Work to complete: Whenever the word "relax" turns up in a line below, that line should be copied.

Source data:
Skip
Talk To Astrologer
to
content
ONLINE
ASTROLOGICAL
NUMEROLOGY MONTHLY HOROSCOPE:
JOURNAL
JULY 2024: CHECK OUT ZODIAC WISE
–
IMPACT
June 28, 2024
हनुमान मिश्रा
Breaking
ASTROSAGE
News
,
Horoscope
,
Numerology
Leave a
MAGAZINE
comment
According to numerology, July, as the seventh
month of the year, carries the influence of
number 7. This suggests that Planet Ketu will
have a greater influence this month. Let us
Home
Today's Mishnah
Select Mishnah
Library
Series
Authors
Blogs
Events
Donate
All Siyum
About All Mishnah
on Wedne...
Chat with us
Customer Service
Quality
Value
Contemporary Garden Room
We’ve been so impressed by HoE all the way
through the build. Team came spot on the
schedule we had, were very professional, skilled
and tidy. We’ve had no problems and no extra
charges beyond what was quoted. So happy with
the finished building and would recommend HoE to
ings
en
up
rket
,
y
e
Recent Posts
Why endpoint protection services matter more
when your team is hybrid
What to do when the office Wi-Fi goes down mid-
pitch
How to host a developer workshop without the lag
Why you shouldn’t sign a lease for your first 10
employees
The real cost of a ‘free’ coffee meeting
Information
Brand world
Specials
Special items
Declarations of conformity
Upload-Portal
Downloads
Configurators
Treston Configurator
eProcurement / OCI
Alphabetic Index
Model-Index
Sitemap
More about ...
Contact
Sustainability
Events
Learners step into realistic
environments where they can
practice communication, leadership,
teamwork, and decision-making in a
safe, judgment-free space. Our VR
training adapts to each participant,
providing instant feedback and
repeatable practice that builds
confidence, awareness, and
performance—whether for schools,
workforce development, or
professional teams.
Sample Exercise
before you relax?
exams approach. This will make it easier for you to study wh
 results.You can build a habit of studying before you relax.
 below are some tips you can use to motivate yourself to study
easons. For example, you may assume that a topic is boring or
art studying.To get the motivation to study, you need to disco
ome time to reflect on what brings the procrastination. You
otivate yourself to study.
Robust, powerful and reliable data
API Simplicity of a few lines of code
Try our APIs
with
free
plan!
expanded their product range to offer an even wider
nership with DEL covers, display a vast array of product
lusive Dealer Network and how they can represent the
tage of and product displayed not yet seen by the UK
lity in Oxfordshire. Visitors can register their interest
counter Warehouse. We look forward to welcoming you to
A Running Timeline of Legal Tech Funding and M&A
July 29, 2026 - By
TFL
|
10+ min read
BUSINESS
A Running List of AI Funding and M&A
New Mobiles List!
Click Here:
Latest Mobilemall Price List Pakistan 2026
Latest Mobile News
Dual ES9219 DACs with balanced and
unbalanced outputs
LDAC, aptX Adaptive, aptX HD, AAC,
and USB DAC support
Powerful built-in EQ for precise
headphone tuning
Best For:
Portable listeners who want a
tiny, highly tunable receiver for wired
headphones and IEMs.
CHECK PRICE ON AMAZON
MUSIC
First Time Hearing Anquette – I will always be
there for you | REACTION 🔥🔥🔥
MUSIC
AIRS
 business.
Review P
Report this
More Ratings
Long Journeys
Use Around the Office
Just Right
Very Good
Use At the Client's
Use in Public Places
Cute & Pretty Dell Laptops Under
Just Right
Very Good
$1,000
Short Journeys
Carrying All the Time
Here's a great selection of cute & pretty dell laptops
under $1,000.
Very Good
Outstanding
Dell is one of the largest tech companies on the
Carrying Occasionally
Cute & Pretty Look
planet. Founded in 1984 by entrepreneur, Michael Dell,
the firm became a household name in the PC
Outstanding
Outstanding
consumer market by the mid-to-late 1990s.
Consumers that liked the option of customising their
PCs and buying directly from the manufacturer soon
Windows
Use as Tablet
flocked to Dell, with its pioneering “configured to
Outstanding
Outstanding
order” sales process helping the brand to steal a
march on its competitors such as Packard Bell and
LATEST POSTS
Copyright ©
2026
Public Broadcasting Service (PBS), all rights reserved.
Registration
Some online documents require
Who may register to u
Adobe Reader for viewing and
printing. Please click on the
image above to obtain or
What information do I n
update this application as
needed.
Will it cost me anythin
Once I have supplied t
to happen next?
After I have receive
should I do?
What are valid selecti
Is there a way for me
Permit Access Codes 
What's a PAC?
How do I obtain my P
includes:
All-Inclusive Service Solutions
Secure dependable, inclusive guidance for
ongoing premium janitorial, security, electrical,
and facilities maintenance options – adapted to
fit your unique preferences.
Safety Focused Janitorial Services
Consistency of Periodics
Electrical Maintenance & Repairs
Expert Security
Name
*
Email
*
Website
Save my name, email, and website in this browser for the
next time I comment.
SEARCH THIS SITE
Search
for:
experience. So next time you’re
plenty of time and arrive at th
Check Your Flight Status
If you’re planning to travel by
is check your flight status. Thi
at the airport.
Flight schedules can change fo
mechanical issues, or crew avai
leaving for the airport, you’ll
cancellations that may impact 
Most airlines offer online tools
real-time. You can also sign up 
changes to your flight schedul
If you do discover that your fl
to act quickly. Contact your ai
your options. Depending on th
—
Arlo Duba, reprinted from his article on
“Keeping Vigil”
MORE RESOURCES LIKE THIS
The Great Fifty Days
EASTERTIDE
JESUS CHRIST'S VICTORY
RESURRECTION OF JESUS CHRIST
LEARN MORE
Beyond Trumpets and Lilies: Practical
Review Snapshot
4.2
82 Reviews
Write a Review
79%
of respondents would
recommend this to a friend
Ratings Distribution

Result for this task:
before you relax?
 results.You can build a habit of studying before you relax.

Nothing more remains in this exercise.